Aging brings with it making choices from a variety of behaviors.  Our daily walk, with our dogs, illustrates the point well. The walk surrounds an absolutely beautiful pond and fountain.  The fountain is reputed to be the highest in the world.  Persons from the community assemble here daily for their morning constitutional and walking their variety of breeds around the 1.2 mile circle.  Encountering walkers, some with and some without dogs, is a study in the human race.  Some (most) are older and pleasant.  A few give no indication of the presence of anybody or anything else as we pass. 
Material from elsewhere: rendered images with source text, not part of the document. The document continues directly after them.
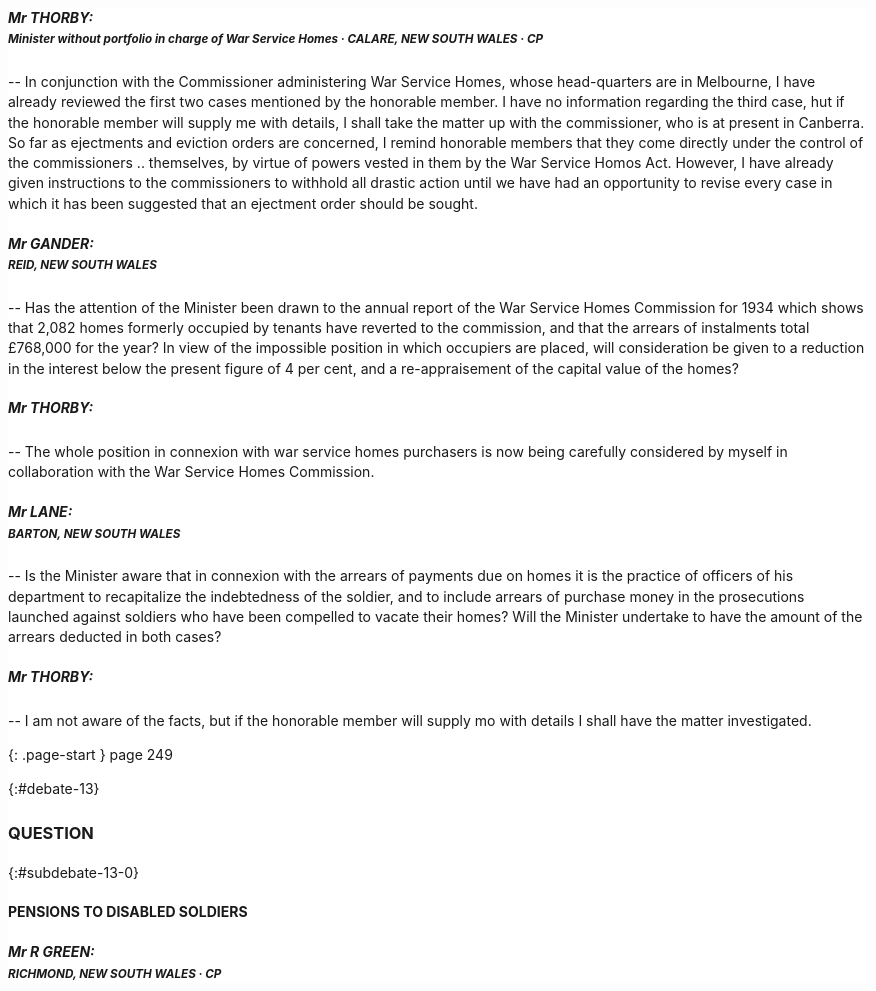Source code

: ##### Mr THORBY:<br><small class="text-muted">Minister without portfolio in charge of War Service Homes &middot; CALARE, NEW SOUTH WALES &middot; CP</small>

-- In conjunction with the Commissioner administering War Service Homes, whose head-quarters are in Melbourne, I have already reviewed the first two cases mentioned by the honorable member. I have no information regarding the third case, hut if the honorable member will supply me with details, I shall take the matter up with the commissioner, who is at present in Canberra. So far as ejectments and eviction orders are concerned, I remind honorable members that they come directly under the control of the commissioners .. themselves, by virtue of powers  vested  in them by the War Service Homos Act. However, I have already given instructions to the commissioners to withhold all drastic action until we have had an opportunity to revise every case in which it has been suggested that an ejectment order should be sought. 

##### Mr GANDER:<br><small class="text-muted">REID, NEW SOUTH WALES</small>

-- Has the attention of the Minister been drawn to the annual report of the War Service Homes Commission for 1934 which shows that 2,082 homes formerly occupied by tenants have reverted to the commission, and that the arrears of instalments total £768,000 for the year? In view of the impossible position in which occupiers are placed, will consideration be given to a reduction in the interest below the present figure of 4 per cent, and a re-appraisement of the capital value of the homes? 

##### Mr THORBY:

-- The whole position in connexion with war service homes purchasers is now being carefully considered by myself in collaboration with the War Service Homes Commission. 

##### Mr LANE:<br><small class="text-muted">BARTON, NEW SOUTH WALES</small>

-- Is the Minister aware that in connexion with the arrears of payments due on homes it is the practice of officers of his department to recapitalize the indebtedness of the soldier, and to include arrears of purchase money in the prosecutions launched against soldiers who have been compelled to vacate their homes? Will the Minister undertake to have the amount of the arrears deducted in both cases? 

##### Mr THORBY:

-- I am not aware of the facts, but if the honorable member will supply mo with details I shall have the matter investigated. 

{: .page-start }
page 249

{:#debate-13}
### QUESTION

{:#subdebate-13-0}
#### PENSIONS TO DISABLED SOLDIERS

##### Mr R GREEN:<br><small class="text-muted">RICHMOND, NEW SOUTH WALES &middot; CP</small>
This environment seems, however to be more conducive to friendliness and hospitality than say a grocery store or a busy mall.  Clearly, the evidence of behaviors and choices is demonstrated in these environments.  People literally make choices, although small ones, every moment.  They choose to be effusive, welcoming, inviting, magnetic, kind, thoughtful in their behaviors with every encounter.  Some stop to greet the dogs, picking up on a conversation with the pet owner and thus engaging in a social and friendly trade off.  Some walk by, smile-less, with no engagement of eye or voice.  Choices.  

Daily state of mind is a choice.  The balance of the day presents innumerable choices for interaction, reaction, action.  Choosing with care your response to any situation will also offer opportunities to learn how to manage your disposition in ways that affect others.  if you want to draw persons to you, as bees to honey, then choices will be required to create that opportunity.  What are some of the qualities to be sought in our choices?

*Pleasantness–a state of mind which requires serenity and calmness.

*Sincerity–no put ons or thespian like behaviors which can be quickly detected.

*Genuineness–facial, verbal, nonverbal and inviting behavior which welcomes persons into your orbit.

*Earnestness–resonating with seriousness to the other person’s needs and conversation.

*Sharing–giving and receiving laughter, tears and whatever an occasion may require.  

When encounters are ended, create an atmosphere for wanting to repeat the opportunity to be together again.

These choices will draw others to you and you to them.  Choose carefully and well.